I'm both proud of my words, and horribly embarrassed.
While I can happily spend hours upon hours analyzing my own words (or those of others) with the members of my writing group and online CP's, I balk at talking about writing to anyone else.
If someone else brings it up, I'll change the subject, flip it off with a joke or a sarcastic comment.
I can count on one hand the number of people (in real life, not online) who know I write.
It's not something I'm comfortable discussing.
And that's 'cause I'm both proud, and embarrassed by my own words.
Oddly enough, the two are inseparable. It's because I'm proud that I'm embarrassed. Because I'm embarrassed, I work harder so I can be proud.
It's a vicious cycle :)
A while back, someone asked me in the comments why I write YA and whether I thought it was limiting my prospects and, I admit, I've been thinking about the question ever since.
One reason I want to write YA is because it's harder.
...which is why my cycle of pride/embarrassment is relevant.

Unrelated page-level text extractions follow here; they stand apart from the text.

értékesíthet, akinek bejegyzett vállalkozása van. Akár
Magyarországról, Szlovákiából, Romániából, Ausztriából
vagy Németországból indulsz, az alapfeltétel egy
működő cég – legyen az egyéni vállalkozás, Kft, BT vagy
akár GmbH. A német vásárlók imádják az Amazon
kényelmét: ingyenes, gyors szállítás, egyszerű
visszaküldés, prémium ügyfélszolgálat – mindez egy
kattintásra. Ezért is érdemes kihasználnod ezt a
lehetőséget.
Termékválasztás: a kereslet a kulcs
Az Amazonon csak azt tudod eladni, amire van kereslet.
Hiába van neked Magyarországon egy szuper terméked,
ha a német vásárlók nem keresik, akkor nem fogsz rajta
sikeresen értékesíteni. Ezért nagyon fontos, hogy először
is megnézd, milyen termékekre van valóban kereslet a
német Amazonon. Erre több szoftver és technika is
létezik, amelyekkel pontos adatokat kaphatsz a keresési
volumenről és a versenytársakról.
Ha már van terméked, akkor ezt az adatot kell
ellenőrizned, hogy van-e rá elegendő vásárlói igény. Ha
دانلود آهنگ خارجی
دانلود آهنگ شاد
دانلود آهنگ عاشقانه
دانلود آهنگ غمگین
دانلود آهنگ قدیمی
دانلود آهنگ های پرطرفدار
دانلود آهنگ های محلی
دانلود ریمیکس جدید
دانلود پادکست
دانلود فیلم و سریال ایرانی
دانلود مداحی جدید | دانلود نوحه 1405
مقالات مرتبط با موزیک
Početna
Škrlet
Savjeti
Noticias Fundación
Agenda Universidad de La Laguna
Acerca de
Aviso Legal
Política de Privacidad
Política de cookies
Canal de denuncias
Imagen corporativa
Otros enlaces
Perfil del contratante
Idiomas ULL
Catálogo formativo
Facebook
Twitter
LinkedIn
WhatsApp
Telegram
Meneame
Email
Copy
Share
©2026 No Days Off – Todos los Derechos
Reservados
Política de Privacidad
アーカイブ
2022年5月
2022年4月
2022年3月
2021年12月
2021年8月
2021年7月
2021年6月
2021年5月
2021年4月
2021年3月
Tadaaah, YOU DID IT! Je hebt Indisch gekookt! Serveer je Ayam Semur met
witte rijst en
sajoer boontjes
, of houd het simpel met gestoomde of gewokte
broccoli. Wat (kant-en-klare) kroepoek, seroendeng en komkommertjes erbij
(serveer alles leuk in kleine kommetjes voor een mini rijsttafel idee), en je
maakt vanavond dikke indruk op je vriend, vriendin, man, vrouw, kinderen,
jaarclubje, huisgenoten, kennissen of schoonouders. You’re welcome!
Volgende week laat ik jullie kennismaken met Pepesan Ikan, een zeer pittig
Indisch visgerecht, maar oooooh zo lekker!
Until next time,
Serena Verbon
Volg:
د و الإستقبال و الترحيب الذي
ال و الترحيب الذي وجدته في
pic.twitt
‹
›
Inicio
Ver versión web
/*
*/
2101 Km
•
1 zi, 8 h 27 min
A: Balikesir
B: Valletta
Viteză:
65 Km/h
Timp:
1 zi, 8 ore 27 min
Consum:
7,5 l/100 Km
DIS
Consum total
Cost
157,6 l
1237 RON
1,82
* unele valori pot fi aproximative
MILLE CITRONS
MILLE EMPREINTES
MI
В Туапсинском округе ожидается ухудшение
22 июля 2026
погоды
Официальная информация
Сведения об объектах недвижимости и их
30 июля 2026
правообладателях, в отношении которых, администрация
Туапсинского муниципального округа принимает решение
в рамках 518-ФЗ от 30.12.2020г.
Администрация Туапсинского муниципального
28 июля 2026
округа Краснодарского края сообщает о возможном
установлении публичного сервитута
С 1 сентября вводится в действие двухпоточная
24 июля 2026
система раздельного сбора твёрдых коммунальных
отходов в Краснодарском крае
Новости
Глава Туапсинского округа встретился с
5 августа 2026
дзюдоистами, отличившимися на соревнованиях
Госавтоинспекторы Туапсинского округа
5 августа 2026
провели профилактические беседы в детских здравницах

Let me take this from another angle. In animation, or even just in figure drawing, the difficulty level is night-and-day different between drawing male and female characters. Males are super easy 'cause they're made up of hard geometrical shapes and straight lines. Drawing females is murder. They have so many soft curves/round shapes that they're incredibly difficult. Even harder is animating them and keeping them *on-model* because, literally, a deviation of a line's breadth can make a female character look overweight or anorexic.
...you get three guesses as to which gender of characters I primarily focused on while in animation school.
So why is YA harder? Well, for one, that's like comparing a 10 second commercial to a full length film. In a commercial, you have an extremely limited timeframe to sell an idea whereas in a full length film, you've got 90 minutes.
Writing YA is like shooting a commercial. The audience won't put up with filler, obvious preaching/lesson-teaching, over-written descriptions/etc. Older readers will give you the benefit of the doubt/patience and read work that younger readers will not. YA has to be clean, sleek, and efficient as possible and teens can smell BS from three miles away.
So that's one reason I write YA.
Another reason is because I like the themes of YA, specifically the struggle for self-identity.
Again, because I struggled so much with my learning disability growing up, and still do even today, self-identity/confidence is very much still relevant to my own life, and I think to almost every person out there who isn't a sociopath. I also think that (some) YA is so popular with adults is because it reminds them of their weaker self who was struggling to figure out who they are and where they belong.
In a way, I think it's an important theme that bridges the gap between age-groups.
Lastly, and most importantly, I just write what I what to write, and oddly enough, that just happens to be YA. Again, I think it's because of the themes that interest me... things like trust/betrayal/confidence/responsibility/etc, many of these just work better, and is more relevant, with younger characters, and appeals to younger readers as they are stepping out from under their parents' protection and gaining awareness of the larger world around them.
The themes, the age group of the characters, and the voice all dictate how a book is positioned in regards to categorization/audience.
Personally, I don't think a lot about categorization. I just write the book I want to write and figure it out from there.
As for the notion of limiting my prospects... well, that doesn't bother me. I've never had much of an interest in competing with other people because I spent so much time competing with myself. If I can write something I'm happy with, and others like it as well, I'd be 100% content.
I hope that answered your question, icyHighs :) If it hasn't, feel free to ask in the comment box, and if anyone else wants to chime in, you are perfectly welcome to do so :)
I'd love to hear about why you all write in the genres you do.